# 10 week old kitten bites and scratches my fingers and arms



## coonconnoisseur (Sep 16, 2010)

I now have a 10 week old kitten who bites and scratches my fingers and arms (at least when I am wearing a t-shirt). 

I think maybe she doesn't know that my fingers and arms are a part of me, and not for biting and scratching.

She doesn't do it so hard enough that it hurts.

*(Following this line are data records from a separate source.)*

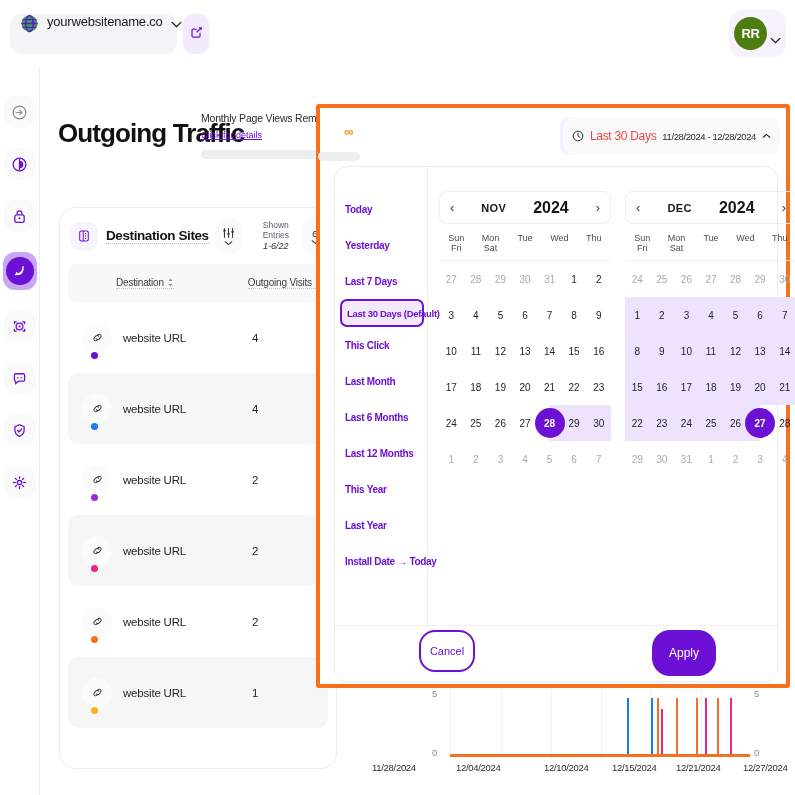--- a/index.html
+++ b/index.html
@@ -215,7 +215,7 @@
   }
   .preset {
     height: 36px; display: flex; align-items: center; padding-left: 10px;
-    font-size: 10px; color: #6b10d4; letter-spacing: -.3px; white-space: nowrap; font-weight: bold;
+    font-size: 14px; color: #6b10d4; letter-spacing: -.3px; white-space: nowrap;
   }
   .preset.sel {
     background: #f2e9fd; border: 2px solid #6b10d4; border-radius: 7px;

How do I teach her to stop doing that?


----------



## SerenityFL (Oct 6, 2010)

That's what kittens do. Don't let her play with your arm or hand. If she starts to scratch and bite, remove yourself.


----------



## coonconnoisseur (Sep 16, 2010)

So does she grow out of that on her own?

At what age would she grow out of it?


----------



## icatguy (May 15, 2010)

She won't learn that you have skin and not fur unless you teach her that she's hurting you. She's not hurting you intentionally; she just thinks you're another big kitten to play with, and you've seen how they play: pretty rough, with fangs and claws.

Serenity's answer, though brief, is exactly how you teach her. She wants to be with you, so when she does something she's not supposed to do, you deprive her of what she wants: you. Make a loud noise (a good shriek will do, like you're hurt - but of course you are), immediately put her down without any other comment, walk away into another room, and ignore her for a while. She'll learn fast enough.


----------



## coonconnoisseur (Sep 16, 2010)

Well, about a month and a half later, so far the biting and scratching kitten hasn't stopped doing those things.

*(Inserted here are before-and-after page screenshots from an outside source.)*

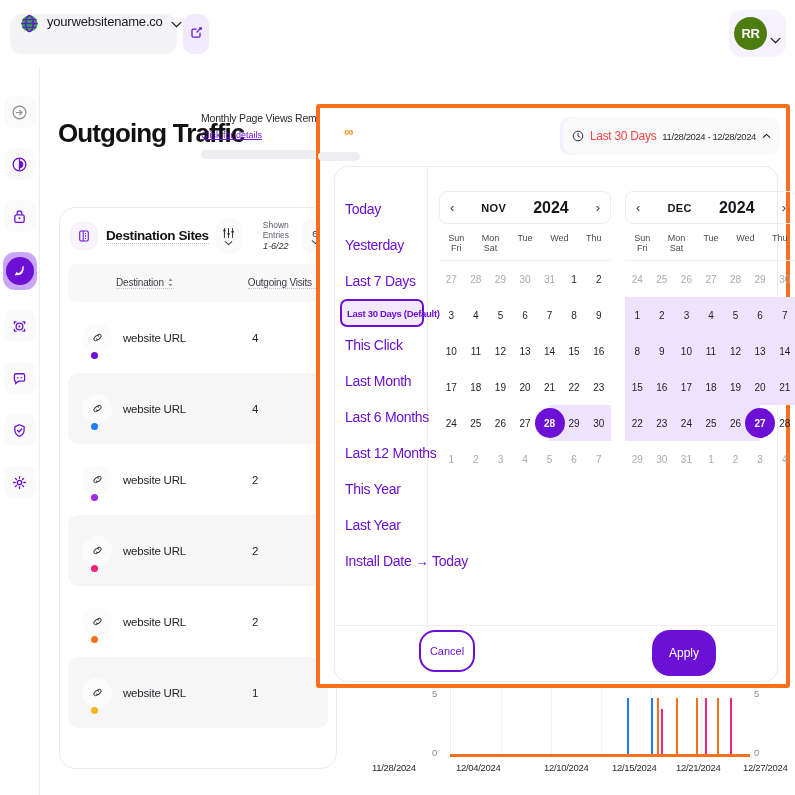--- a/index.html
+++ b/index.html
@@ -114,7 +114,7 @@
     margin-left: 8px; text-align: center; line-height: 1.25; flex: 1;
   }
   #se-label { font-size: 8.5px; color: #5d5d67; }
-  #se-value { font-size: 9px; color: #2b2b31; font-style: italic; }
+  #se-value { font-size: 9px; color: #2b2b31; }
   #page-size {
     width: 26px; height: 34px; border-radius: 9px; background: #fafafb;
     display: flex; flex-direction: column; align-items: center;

I'm sure it is correct that she isn't trying to hurt me. I think she thinks I'm a cat or something.

I notice also that the same kitten likes to start play fights with the older kitten even though the older kitten is much bigger than her. The younger kitten will always pounce on the older one and start biting her and kicking her with her back paws as they tackle each other. Sometimes the older kitten will play fight with the younger kitten for a few minutes and do the same things back to her, and then the older kitten will run away. Sometimes the older kitten runs away right away, without play fighting back at all. The younger kitten always starts new play fights again, later. 

The older kitten never starts a play fight with the younger kitten, though.

Will the younger kitten ever stop being bitey and scratchy on her own?


----------



## muggyscugglemeyer (Dec 1, 2010)

You can try a stern and sharp "No!" and flick her or tap her on the nose. Only do it hard enough to get her attention.


----------



## koobe (Nov 8, 2009)

Or press your fingers on her forehead, between the eyes. Because cats tell each other "no" by putting the paw on other's forehead.


----------



## Mitts & Tess (Sep 4, 2004)

Hope you are clipping their needle sharp nails. That helps a lot.


----------